The best definition I've heard is this (from Fr James McLucas, formerly editor of the The Latin Mass Magazine): from memory,
A Traditionalist is a Catholic who wishes to live in organic continuity with previous generations of Catholics.Given the huge changes in the Church over the last half century such a desire, if it is serious, implies a serious and sustained effort. In the past much less effort, if any, was required of ordinary Catholics to live in organic continuity with previous generations of Catholics. And everyone could be assumed to want to live like that.
The most obvious application of this desire is in the liturgy. The Novus Ordo Missae promulgated in 1969 is in organic continuity with previous editions, and the broad liturgical tradition, only in a sense which is thinner, more attenuated, than the sense in which the Missal of 1962, or the Missal of Trent, or any other pre-62 edition, is in organic continuity with its predecessors. I think I can say that without fear of contradiction. The Holy Father has made this point more forcefully but I will leave it at that. Saying just this explains why Traditionalists are 'attached to the previous liturgical tradition', as it is sometimes expressed (in the Motu Proprio, for example).
The Traditionalist attitude towards continuity with the past has other implications. Rubricarius says we have something in common with the liberals. True: like them we reject Ultramontanism, the position which emphasises Papal authority (or more broadly the authority of the Holy See) over other sources of authority and information, such as Scripture, Tradition, and Councils.
As I see it Liberalism replaces Ultramontanism with an inconsistent view of what we should take most seriously as Catholics. It places Vatican II at the heart of things; yet VII only has authority as a General Council, so it is inconsistent to emphasise VII at the expense of other Geneal Councils. Using (one interpretation of) VII to reject VI and Trent, for example, just doesn't make sense.
Liberals and Conservatives have something in common, it seems to me: a disinclination to make distinctions between different levels of authority in post-conciliar Church statements. Liberals reject them all (as they see fit) without distinctioin, and Conservatives regard them all as equally binding.
This is broad-brush stuff. But I've noticed Conservatives get very impatient with Trads when we point out, for example, that various positions are merely the private opinions of recent Popes, or have not been properly promulgated, or only come from a dicastery etc.. Of course this impatience follows from Ultramontanism.
Like many trads I used to be a Conservative, so when I talk about or criticise Conservativism I am in part talking about my own former self. I can see now that I used to want to live in organic continuity with previous generations of Catholics, but within the limts set by Ultramontanism. So, because this or that had been approved (note: approved, not declared infallible) by recent Popes, I thought I ought to go along with it. When I finally saw the error of Ultramontanism, my traditionalist instinct was able to develop more fully.
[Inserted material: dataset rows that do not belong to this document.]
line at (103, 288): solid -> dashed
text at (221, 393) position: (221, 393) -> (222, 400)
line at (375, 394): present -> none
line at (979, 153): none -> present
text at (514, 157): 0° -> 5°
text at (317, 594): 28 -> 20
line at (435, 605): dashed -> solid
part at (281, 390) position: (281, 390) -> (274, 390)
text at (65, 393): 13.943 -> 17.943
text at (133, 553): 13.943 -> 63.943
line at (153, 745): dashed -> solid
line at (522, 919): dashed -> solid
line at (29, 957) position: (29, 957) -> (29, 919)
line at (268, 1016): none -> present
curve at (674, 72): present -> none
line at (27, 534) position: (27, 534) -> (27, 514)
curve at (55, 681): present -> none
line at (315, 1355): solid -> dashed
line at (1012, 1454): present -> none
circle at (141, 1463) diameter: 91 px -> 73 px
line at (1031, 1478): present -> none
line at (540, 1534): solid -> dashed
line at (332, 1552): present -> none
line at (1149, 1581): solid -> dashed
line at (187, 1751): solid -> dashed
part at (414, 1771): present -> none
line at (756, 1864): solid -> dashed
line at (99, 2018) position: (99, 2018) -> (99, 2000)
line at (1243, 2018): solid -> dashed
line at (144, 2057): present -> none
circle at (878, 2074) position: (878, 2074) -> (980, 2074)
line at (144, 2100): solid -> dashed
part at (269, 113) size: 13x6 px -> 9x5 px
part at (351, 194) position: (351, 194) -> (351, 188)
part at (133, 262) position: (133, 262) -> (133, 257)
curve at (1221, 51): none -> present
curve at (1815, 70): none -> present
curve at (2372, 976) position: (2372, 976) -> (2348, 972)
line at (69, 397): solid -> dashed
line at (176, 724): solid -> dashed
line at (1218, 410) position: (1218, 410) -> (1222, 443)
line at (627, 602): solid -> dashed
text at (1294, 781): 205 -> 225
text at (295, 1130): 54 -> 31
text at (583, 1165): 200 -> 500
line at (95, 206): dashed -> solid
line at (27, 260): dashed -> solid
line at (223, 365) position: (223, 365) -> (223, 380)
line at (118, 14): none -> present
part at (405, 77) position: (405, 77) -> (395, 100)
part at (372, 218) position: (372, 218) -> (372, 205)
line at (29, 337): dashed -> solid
The error of Ultramontanism is easy to see, with hindsight, because it is rejected not only by Liberals and Trads but also by the Pope and the Papal Magisterium. In the chaotic decades which have followed the Council, Papal teaching has often been a lifeline for Catholics who wanted to see traditional teachings reiterated; it is natural that Conservatives have clung on to it. It is understandable, but obviously wrong, to take this to an extreme and start saying that whatever the Pope, or some Vatican department, makes a friendly off-the-cuff remark about must be imposed on everyone by next Tuesday, and the Popes themselves would regard this attitude as absurd.
Hence we find a frequent contrast between what Popes have said about their own positions, and how Conservatives have applied those positions. So Paul VI said that Natural Family Planning
can be legitimate in certain circumstances. And you get Catholics who regard themselves as Conservative saying that all Catholics preparing for marriage should be drilled in it. John-Paul II said that the Luminous Mysteries of the Rosary
might be found helpful, and Conservative presses suddenly pulp all their books on the Rosary so they could add the new mysteries, and conservative parishes insist on having them. Benedict XVI carefully explains that his books are not papal teaching, but his opinions as a private doctor, but Conservatives promote them without such a warning and they are printed wrapped in the papal colours.
I'm not saying these applications are wrong. But they illustrate the attempts of Conservatives to be - as the phrase has it - more Catholic than the Pope. If you listen to the Popes you get a complex and nuanced view of Papal authority; if you listen to Conservatives, too often you do not.